With a projected deficit of $6 million for next year, Bethel University faces tough decisions for decreasing its expenses.
By Alayna Hoy
On Jan. 17, Bethel administration announced a projected budget shortfall of approximately $6 million for next year. In the weeks following the announcement, Bethel employees have begun the process of deciding how to cut expenses and increase funding in order to eliminate the deficit.
One way Bethel can decrease the deficit is by increasing enrollment, a difficult task in the current higher education climate, which has seen enrollment decreasing for many universities.
On Feb. 19, Bethel’s communications department released an article detailing Bethel Foundation- sponsored initiatives to increase enrollment and affordability. They’re funding tactics such as reserved parking spots for prospective students, a new eight-person golf cart and iPads in the admissions office by giving Strategic Growth Awards to faculty and staff with ideas to grow Bethel.
Still, administration does not expect an increase in enrollment big enough to solve the budget problem. Certain expenses will have to be eliminated to balance Bethel’s budget. Bethel’s Executive Vice President and Provost Deb Harless said hard decisions will be made that will impact the jobs the some employees.
Associate theater professor and faculty senator Brent Adams said faculty members are frustrated about having to justify their existence, especially since they did not cause the budget problems in the first place. He notes that administration has largely avoided assuming responsibility for the shortfall.
“From the faculty I’ve spoken to, this is a significant concern,” Adams said. “If there isn’t a clear accounting for the mistakes that have been made, what’s to keep us from ending up right back here again?”
Already, a temporary salary freeze for all Bethel faculty, staff and administration has been issued for next year. Staff positions will be cut, and faculty positions may be next. Currently, Harless is collaborating with faculty leaders to decide how working groups will find budget solutions within academic programs, which will likely involve making expense cuts.
“I think the perspective of most faculty is that our work is a vital part of the product of the university,” Adams said. “It seems counterproductive to try to increase enrollment and revenue while cutting away at the primary means for generating it.”
Several students and alumni would agree. On Feb. 27, English literature and writing graduate Kelsey Widman began a Facebook group message to support Bethel faculty through the budget shortfall. Widman asked students and alumni to email Bethel’s board of trustees by March 1 with stories of how faculty have impacted their lives.
A sample email template, prepared by Widman and attached to the Facebook message, asks the board of trustees, “to hold the administration accountable for the current financial situation, and to seek solutions for the shortfall that do not erode the teaching that must be the core of a thriving university.”
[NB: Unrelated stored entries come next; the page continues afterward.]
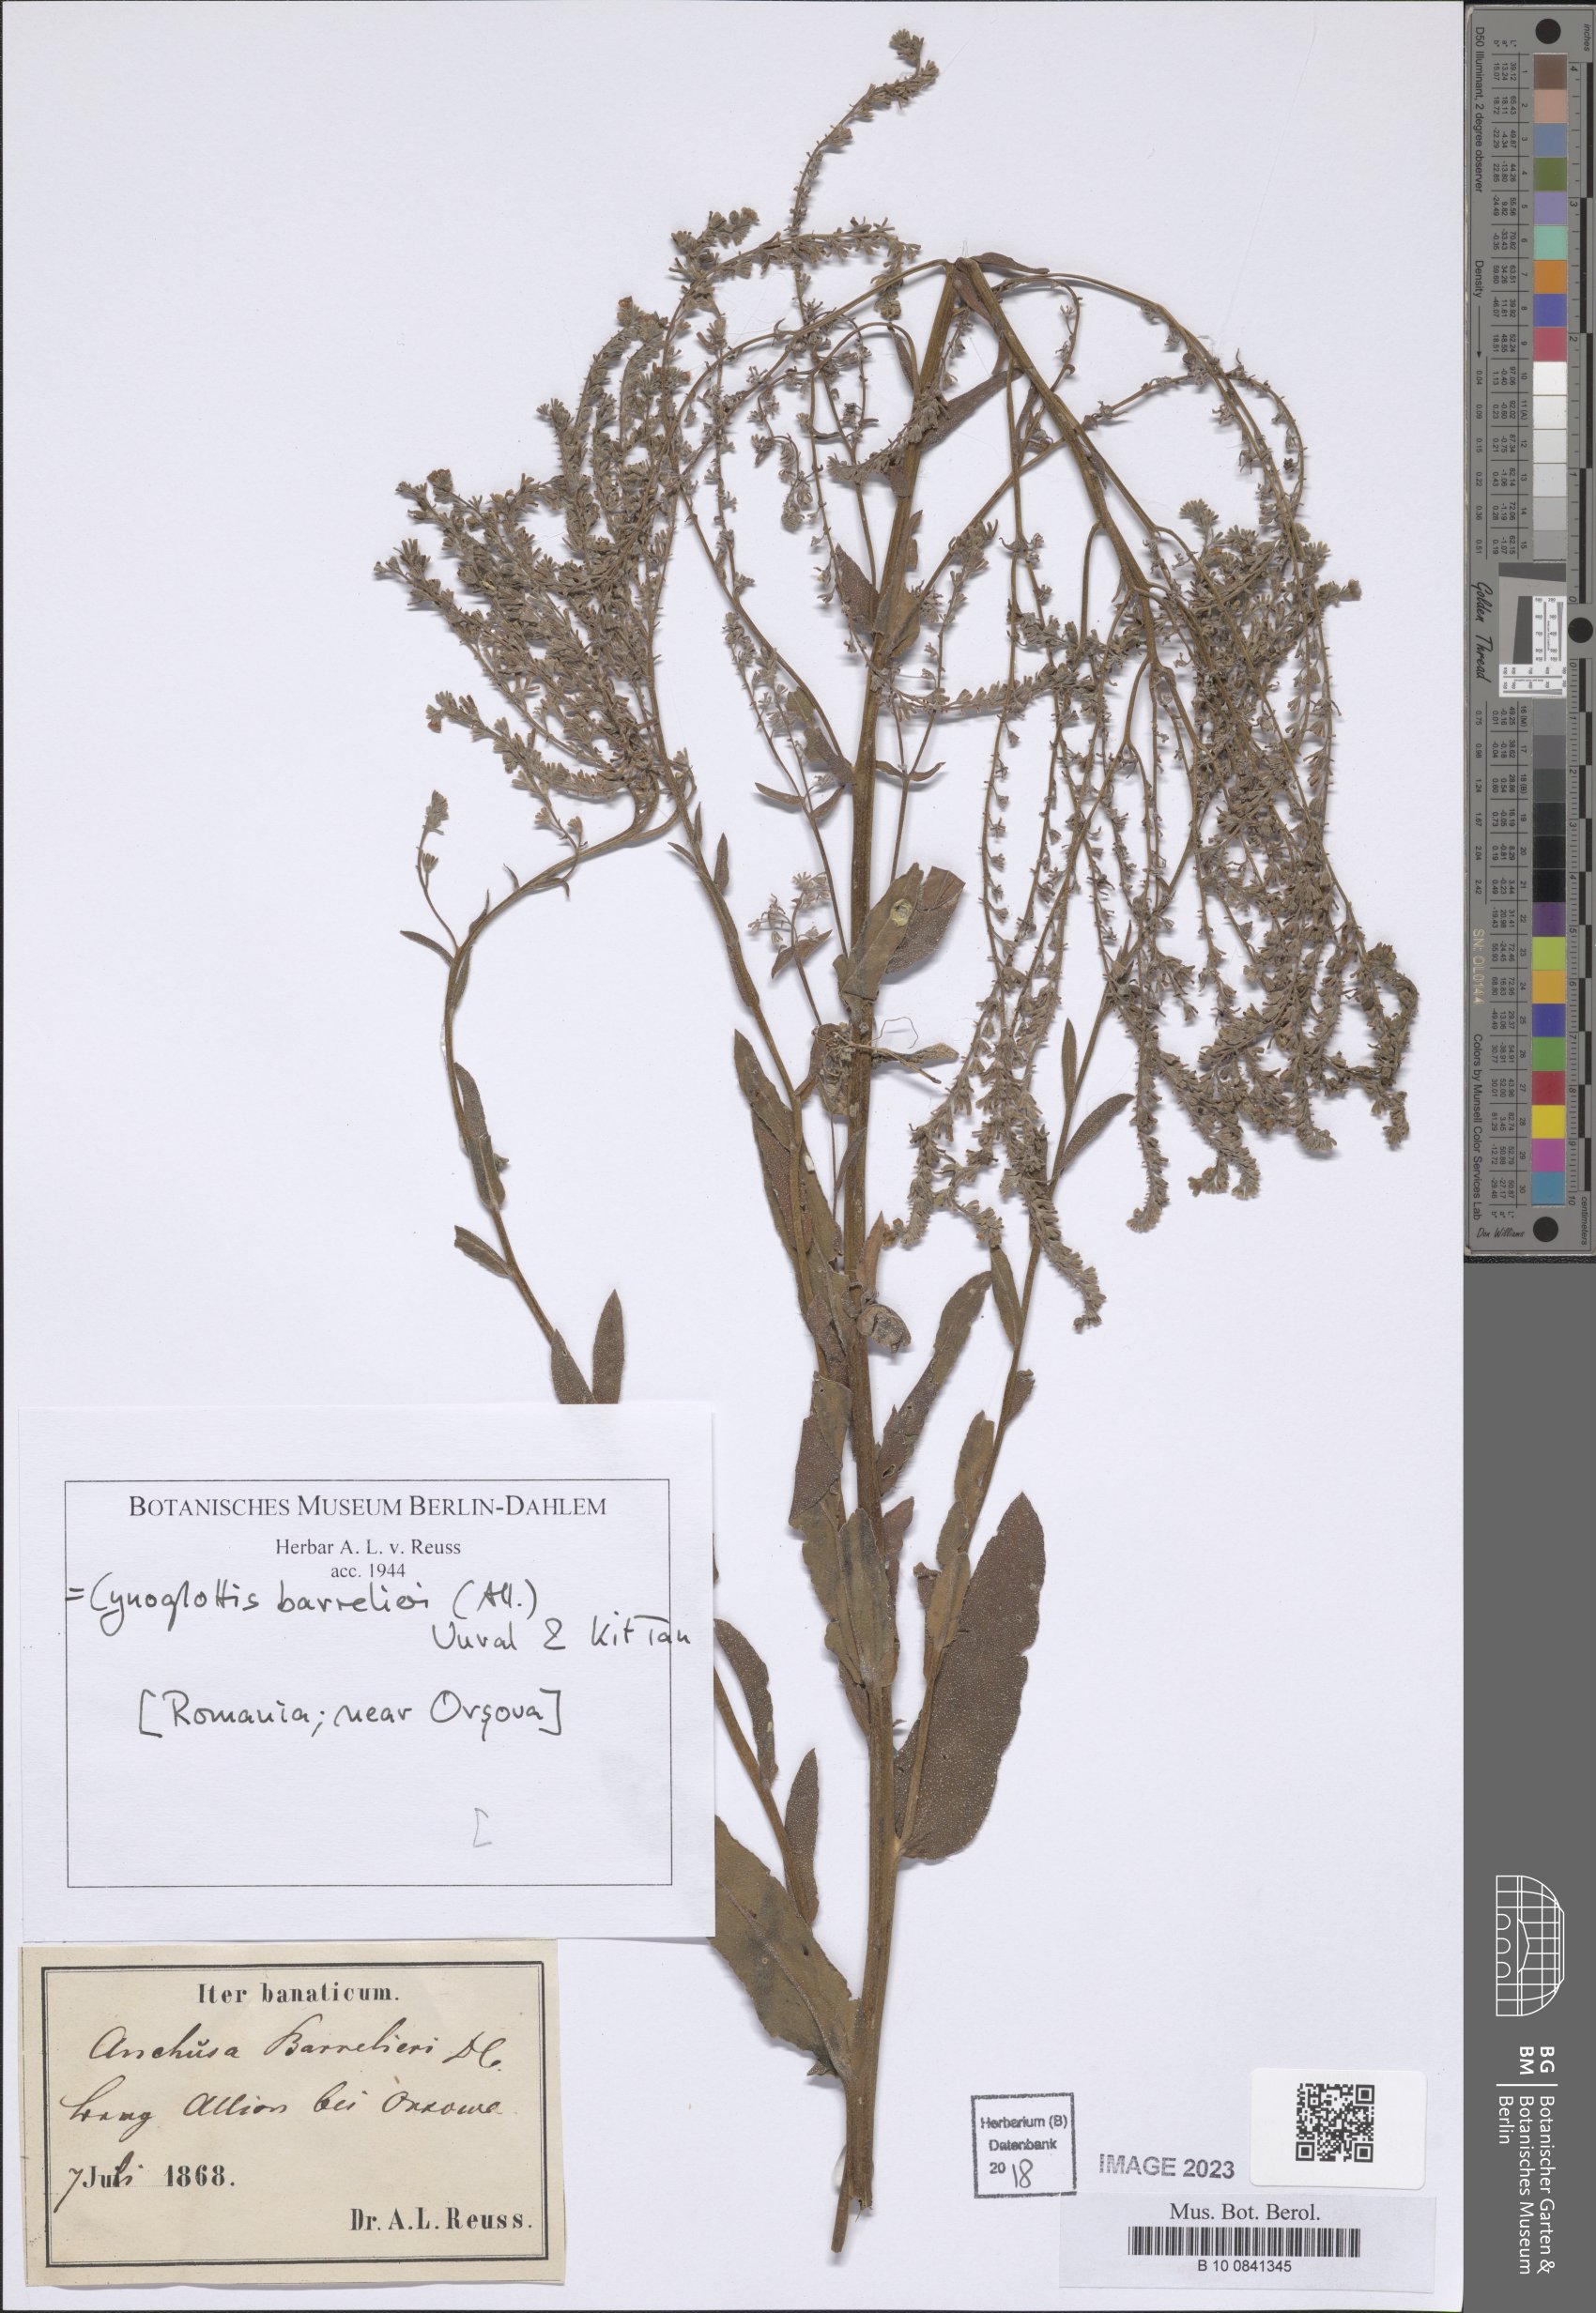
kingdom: Plantae
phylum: Tracheophyta
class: Magnoliopsida
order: Boraginales
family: Boraginaceae
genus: Cynoglottis
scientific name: Cynoglottis barrelieri
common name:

In two days, Widman’s message group grew to 94 members, several of whom confirmed their plans to follow Widman’s advice and advocate for faculty.
“If faculty bears the brunt of the shortfall, fewer students will have the opportunity for the kinds of life-giving connections that shaped me,” Widman said. “Despite the best efforts of the faculty those time and emotional resources just won’t be there.”
In addition to these potential challenges, students may eventually face an increase in tuition. Harless said in past years Bethel has increased tuition to match increasing expenses, and similar raises may need to occur in the future. However, according to Harless, administration does not intend to raise tuition as the primary way of addressing Bethel’s current budget problems.
Though difficult decisions need to be made, hope still remains.
“I am encouraged by the hard work that faculty and staff are doing to bring forward new programs, services and processes that have the potential to positively impact our new student enrollment and retention of students,” Harless said. “I also believe that God has more work for us to do in preparing our students to serve in ways that matter for God’s kingdom.”
Looking ahead some faculty, such as Adams, share a similar outlook.
“The hope I hear in some circles is that Bethel will come out of this course-correcting process better and stronger,” Adams said. “I am praying to this end, and hoping that this hope will be justified.”